#### MATERIAL PROVIDED

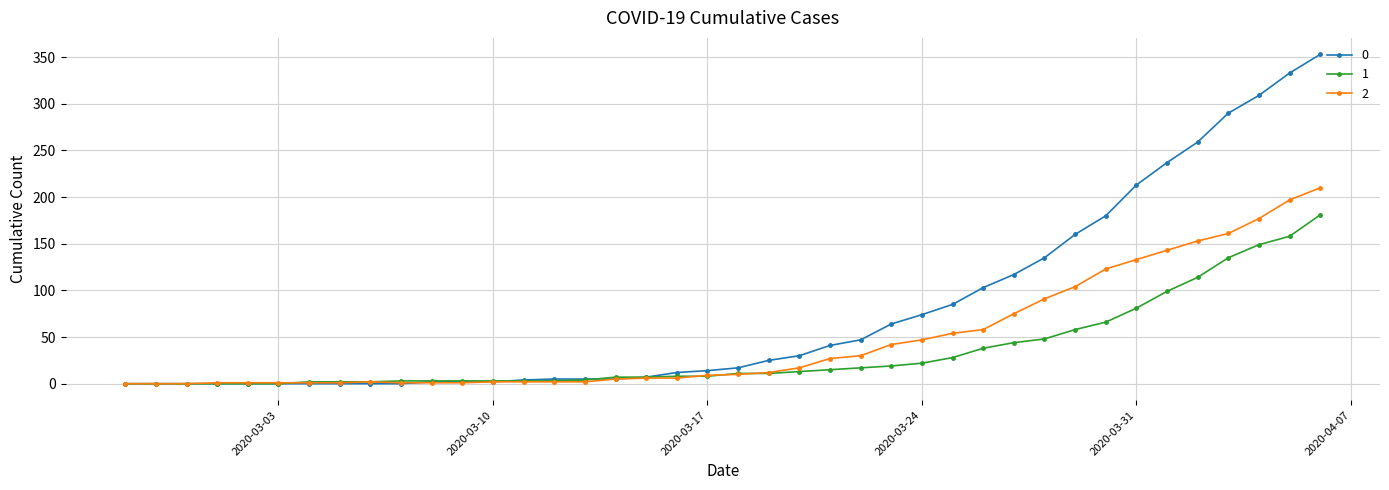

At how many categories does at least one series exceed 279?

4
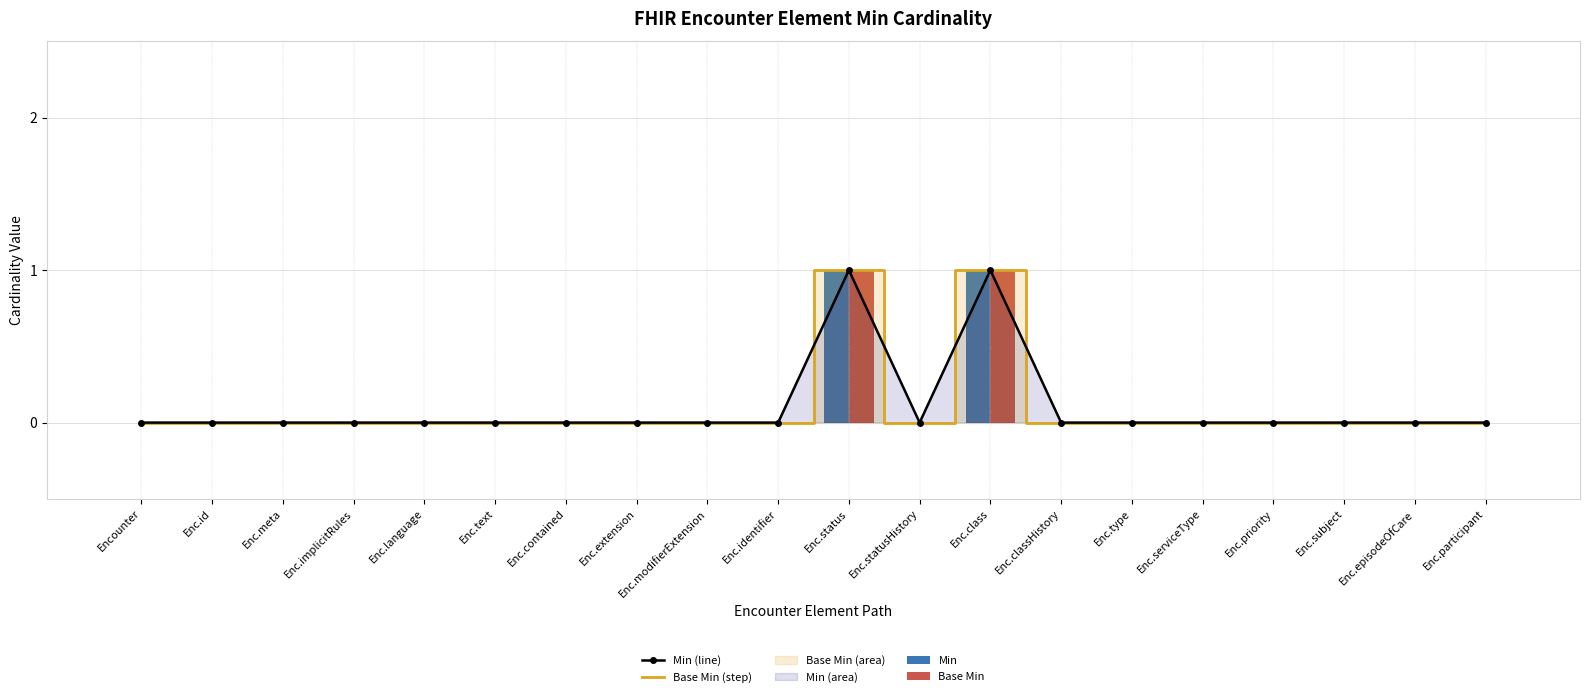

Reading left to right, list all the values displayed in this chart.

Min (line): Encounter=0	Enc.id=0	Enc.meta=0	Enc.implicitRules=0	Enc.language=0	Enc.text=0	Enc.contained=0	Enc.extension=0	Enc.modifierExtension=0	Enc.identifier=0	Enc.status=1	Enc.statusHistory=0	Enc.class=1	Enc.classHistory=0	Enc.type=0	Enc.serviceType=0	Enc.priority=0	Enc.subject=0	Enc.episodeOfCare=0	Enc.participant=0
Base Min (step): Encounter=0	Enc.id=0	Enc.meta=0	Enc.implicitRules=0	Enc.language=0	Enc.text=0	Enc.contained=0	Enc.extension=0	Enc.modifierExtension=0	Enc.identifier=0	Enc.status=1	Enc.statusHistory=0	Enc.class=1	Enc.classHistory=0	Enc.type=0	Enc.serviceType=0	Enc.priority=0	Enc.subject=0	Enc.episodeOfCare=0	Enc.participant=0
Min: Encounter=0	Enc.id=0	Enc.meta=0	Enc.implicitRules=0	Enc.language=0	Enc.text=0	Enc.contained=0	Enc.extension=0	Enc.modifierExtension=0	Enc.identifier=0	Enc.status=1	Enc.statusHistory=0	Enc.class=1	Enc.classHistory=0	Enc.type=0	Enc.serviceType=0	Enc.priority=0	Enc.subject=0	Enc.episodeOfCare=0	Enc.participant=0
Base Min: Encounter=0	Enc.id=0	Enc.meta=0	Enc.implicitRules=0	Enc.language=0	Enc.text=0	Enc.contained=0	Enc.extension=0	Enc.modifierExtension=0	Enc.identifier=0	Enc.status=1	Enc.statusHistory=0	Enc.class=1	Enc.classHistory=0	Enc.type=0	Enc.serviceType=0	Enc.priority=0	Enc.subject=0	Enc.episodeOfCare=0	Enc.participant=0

#### WHAT TO WORK ON
Please turn all the entries above into a numbered list, dropping the blank lines and leaving the pictures out.

#### WRITTEN ANSWER
1. At how many categories does at least one series exceed 279?
2. 4
3. Reading left to right, list all the values displayed in this chart.
4. Min (line): Encounter=0	Enc.id=0	Enc.meta=0	Enc.implicitRules=0	Enc.language=0	Enc.text=0	Enc.contained=0	Enc.extension=0	Enc.modifierExtension=0	Enc.identifier=0	Enc.status=1	Enc.statusHistory=0	Enc.class=1	Enc.classHistory=0	Enc.type=0	Enc.serviceType=0	Enc.priority=0	Enc.subject=0	Enc.episodeOfCare=0	Enc.participant=0
5. Base Min (step): Encounter=0	Enc.id=0	Enc.meta=0	Enc.implicitRules=0	Enc.language=0	Enc.text=0	Enc.contained=0	Enc.extension=0	Enc.modifierExtension=0	Enc.identifier=0	Enc.status=1	Enc.statusHistory=0	Enc.class=1	Enc.classHistory=0	Enc.type=0	Enc.serviceType=0	Enc.priority=0	Enc.subject=0	Enc.episodeOfCare=0	Enc.participant=0
6. Min: Encounter=0	Enc.id=0	Enc.meta=0	Enc.implicitRules=0	Enc.language=0	Enc.text=0	Enc.contained=0	Enc.extension=0	Enc.modifierExtension=0	Enc.identifier=0	Enc.status=1	Enc.statusHistory=0	Enc.class=1	Enc.classHistory=0	Enc.type=0	Enc.serviceType=0	Enc.priority=0	Enc.subject=0	Enc.episodeOfCare=0	Enc.participant=0
7. Base Min: Encounter=0	Enc.id=0	Enc.meta=0	Enc.implicitRules=0	Enc.language=0	Enc.text=0	Enc.contained=0	Enc.extension=0	Enc.modifierExtension=0	Enc.identifier=0	Enc.status=1	Enc.statusHistory=0	Enc.class=1	Enc.classHistory=0	Enc.type=0	Enc.serviceType=0	Enc.priority=0	Enc.subject=0	Enc.episodeOfCare=0	Enc.participant=0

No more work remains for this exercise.